Yazar mektupları

Avram VENTURA Köşe Yazısı
15 Temmuz 2020 Çarşamba

Geçenlerde uzun zamandır el atmadığım mektup dosyamı alıp karıştırdım. Baktım, her biri en az elli yıl önce yazılmış. Çoğu artık aramızda olmayan arkadaşların, yazarların, yayınevlerinin yazdıkları mektuplar. Okudukça geçmişte yaşadığım, ancak zaman içinde unuttuğum kimi olaylar, bunları paylaştığım insanlar bir bir gözlerimin önüne geldi. Hüzünlenmemek elde değil! O yılları düşündüm: Evlerde telefon sahiplerinin parmakla sayıldığı, iletişimin yalnızca mektupla sağlandığı o dönemlerde, duygu ve düşüncelerimizi yalnızca yazarak ifade ediyorduk. Bu mektupların postalanması, yanıtların beklenmesi sırasında yaşanan heyecanlar, duyulan kaygı ve korkular, kaç roman yazarının kurgusunda yer almıştır, kim bilir. O yıllarda yazılmış mektuplar korunmuş olsa, belki kimi hayatların tüm öykülerini bu yazışmalar içinde bulabiliriz.

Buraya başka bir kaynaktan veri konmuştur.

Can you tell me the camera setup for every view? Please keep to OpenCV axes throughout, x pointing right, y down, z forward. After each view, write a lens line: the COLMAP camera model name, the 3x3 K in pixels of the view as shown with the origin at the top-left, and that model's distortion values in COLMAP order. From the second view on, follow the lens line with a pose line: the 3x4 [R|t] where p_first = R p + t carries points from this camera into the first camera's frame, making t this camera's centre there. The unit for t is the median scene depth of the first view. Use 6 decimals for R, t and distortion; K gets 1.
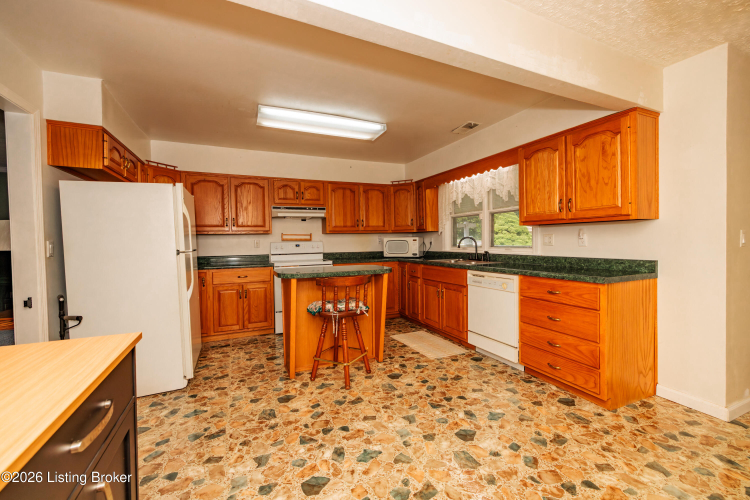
lens RADIAL K [[300.9, 0, 374.7], [0, 300.9, 264.0], [0, 0, 1]] dist [-0.106524, 0.000015]
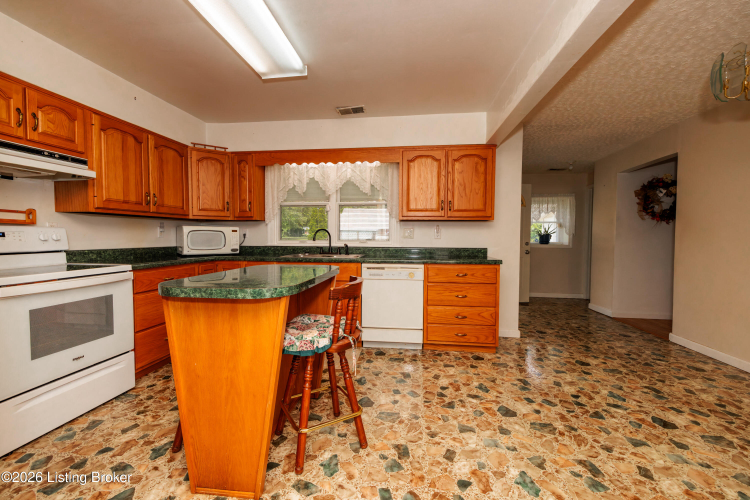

Nitekim Edebi Bir Tutku adıyla kitaplaşmış Henry Miller ve Anaïs Nin’in mektuplarını okurken benzer şeyleri düşündüm. Ayrıca yazma tutkusu içindeki bu iki insanın, bu denli sık, uzun ve ayrıntılı mektuplarını okudukça, sanki yazmak için yaşamışlar diyesi geliyor insanın. Gerçi bu türün rekortmenlerinden birinin Voltaire olduğu söylenir. Yine onun gibi birçok yazarın mektuplarını da zaman içinde keyifle okumuşumdur. Benim ilgimi çeken bunların edebi düzeyleri, olaylara ayrıntılı bir şekilde eğilmeleri bir yana, yazmaya nasıl bu kadar zaman ayırmış olduklarıdır. Nitekim Miller, 12 Şubat 1932 tarihli mektubunda şöyle diyor: “Mektup yağmuru seni korkutmasın. Bu, kötü huylarımdan biri, kalemle başka iş yapamadığımdan rahatlamak için kullanıyorum.”

Henry Miller’i ilkin elli yıl kadar önce Yengeç Dönencesi adlı kitabıyla tanımıştım. Bir roman olarak beğenmekten çok mektuplarında olduğu gibi farklı ve çarpıcı anlatımı kadar o döneme göre cinselliğe olan yürekli yaklaşımı doğrusu beni etkilemişti. Daha sonra onun diğer kitaplarını da okudum. Aynı şekilde Anaïs Nin de ilginç bir yazar. Bu yüzden kitapları henüz yayımlanmamış, ama günlük ve mektuplarıyla yazma tutkularını doyuran birbirlerine âşık bu iki insanın yirmi yıl kadar süren yazışmalarını ilgiyle okuduğumu söyleyebilirim.

Kendi payıma bu güne kadar bir sayfayı dolduracak tek bir mektup yazdığımı anımsamıyorum. Bu belki benim yeteneksizliğimden, tez canlılığımdan belki anlatacak fazla bir şeyim olmamasından kaynaklanmıştır. Belki de yazarken ayrıntılara girmeyi sevmediğimden… Gerçi uzun zamandır, mektuplarla birlikte bu yazma alışkanlığını hep birlikte yitirdik. Çocuklarımız belki de hayatları boyunca ne bir mektup yazmış ne de almış olacaklar! Elektronik postalar ve sınırlı sözcüklerle iletilerini yazmak, herkesin kolayına geliyor. Hele sosyal medyada yarım yamalak tümceler, sesli harfleri yutulmuş sözcüklerle yazmaları yok mu, gördüğümde doğrusu üzülüyorum.

Geçmişten bu güne zengin bir mektup edebiyatı raflardaki yerini koruyor. Sanırım günümüz yazarlarının geleceğe bırakabilecekleri özel yazışmaları hiç olmayacak. Onların hayatını ve çevresini ancak kendilerini anlattıkları deneme ve günceleriyle daha yakından tanıyabileceğimizi düşünüyorum.